▸ DATASET EXTRACT:
=-=-=

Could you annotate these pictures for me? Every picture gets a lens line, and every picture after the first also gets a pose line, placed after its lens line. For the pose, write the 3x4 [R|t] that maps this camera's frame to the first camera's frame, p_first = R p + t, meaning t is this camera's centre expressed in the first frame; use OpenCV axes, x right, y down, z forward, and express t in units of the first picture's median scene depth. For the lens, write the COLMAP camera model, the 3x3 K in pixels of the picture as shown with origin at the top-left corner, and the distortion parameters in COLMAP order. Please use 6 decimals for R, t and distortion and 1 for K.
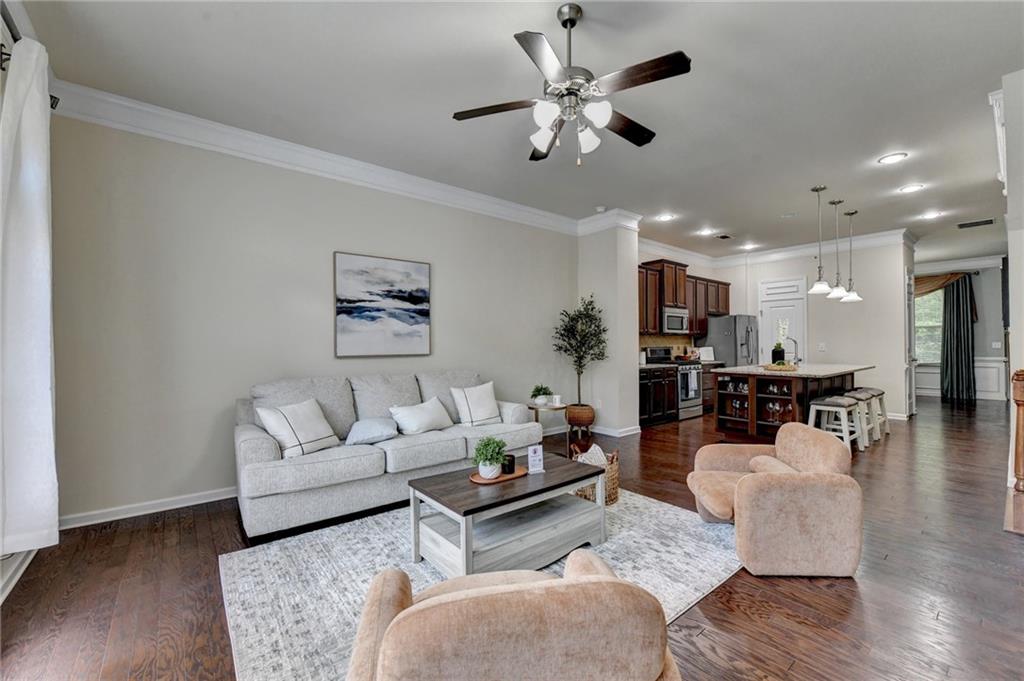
lens RADIAL K [[424.7, 0, 522.0], [0, 424.7, 342.8], [0, 0, 1]] dist [-0.007526, -0.000240]
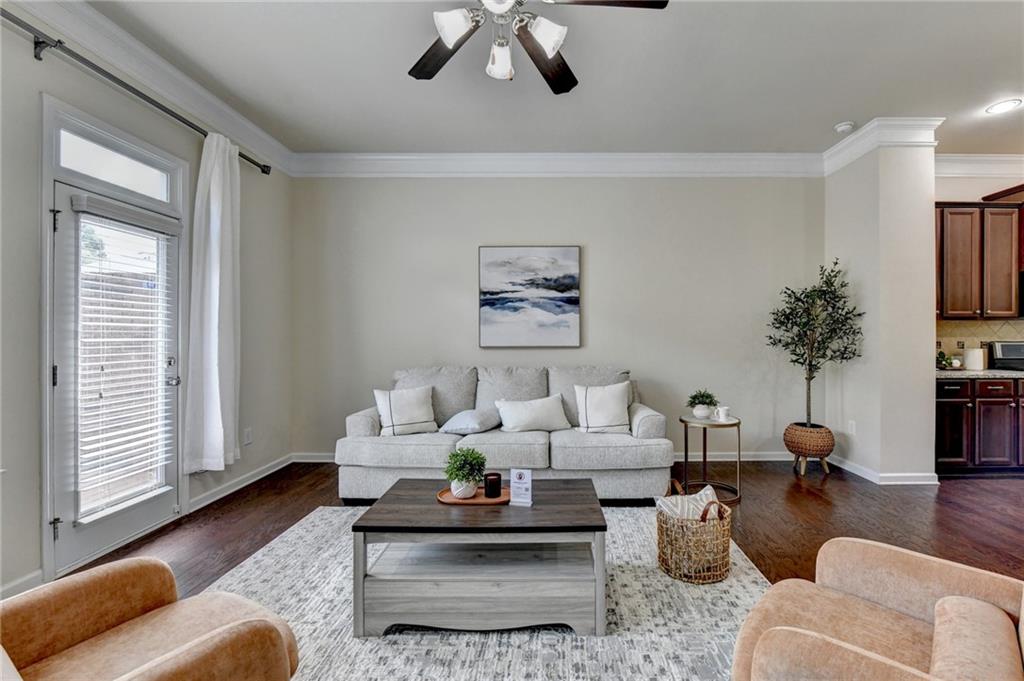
lens RADIAL K [[433.8, 0, 538.6], [0, 433.8, 336.0], [0, 0, 1]] dist [-0.005740, -0.000429]
pose [[0.764987, 0.004372, -0.644031, 0.263791], [0.000274, 0.999975, 0.007113, -0.001347], [0.644046, -0.005618, 0.764966, 0.201431]]
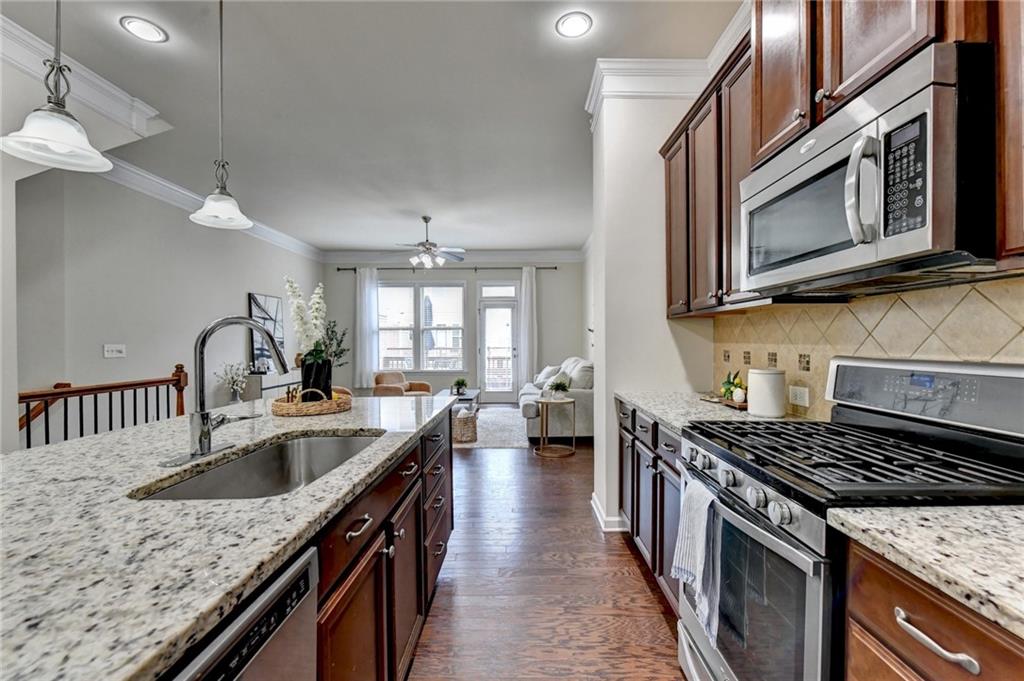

=-=-=

▸ EXERCISE DESCRIPTION: Rewrite the listing above with every "lens line" replaced by "camera line" and everything else unchanged. Leave the pictures out of your answer.

▸ REPLY TO THE EXERCISE:
Could you annotate these pictures for me? Every picture gets a camera line, and every picture after the first also gets a pose line, placed after its camera line. For the pose, write the 3x4 [R|t] that maps this camera's frame to the first camera's frame, p_first = R p + t, meaning t is this camera's centre expressed in the first frame; use OpenCV axes, x right, y down, z forward, and express t in units of the first picture's median scene depth. For the lens, write the COLMAP camera model, the 3x3 K in pixels of the picture as shown with origin at the top-left corner, and the distortion parameters in COLMAP order. Please use 6 decimals for R, t and distortion and 1 for K.
lens RADIAL K [[424.7, 0, 522.0], [0, 424.7, 342.8], [0, 0, 1]] dist [-0.007526, -0.000240]
lens RADIAL K [[433.8, 0, 538.6], [0, 433.8, 336.0], [0, 0, 1]] dist [-0.005740, -0.000429]
pose [[0.764987, 0.004372, -0.644031, 0.263791], [0.000274, 0.999975, 0.007113, -0.001347], [0.644046, -0.005618, 0.764966, 0.201431]]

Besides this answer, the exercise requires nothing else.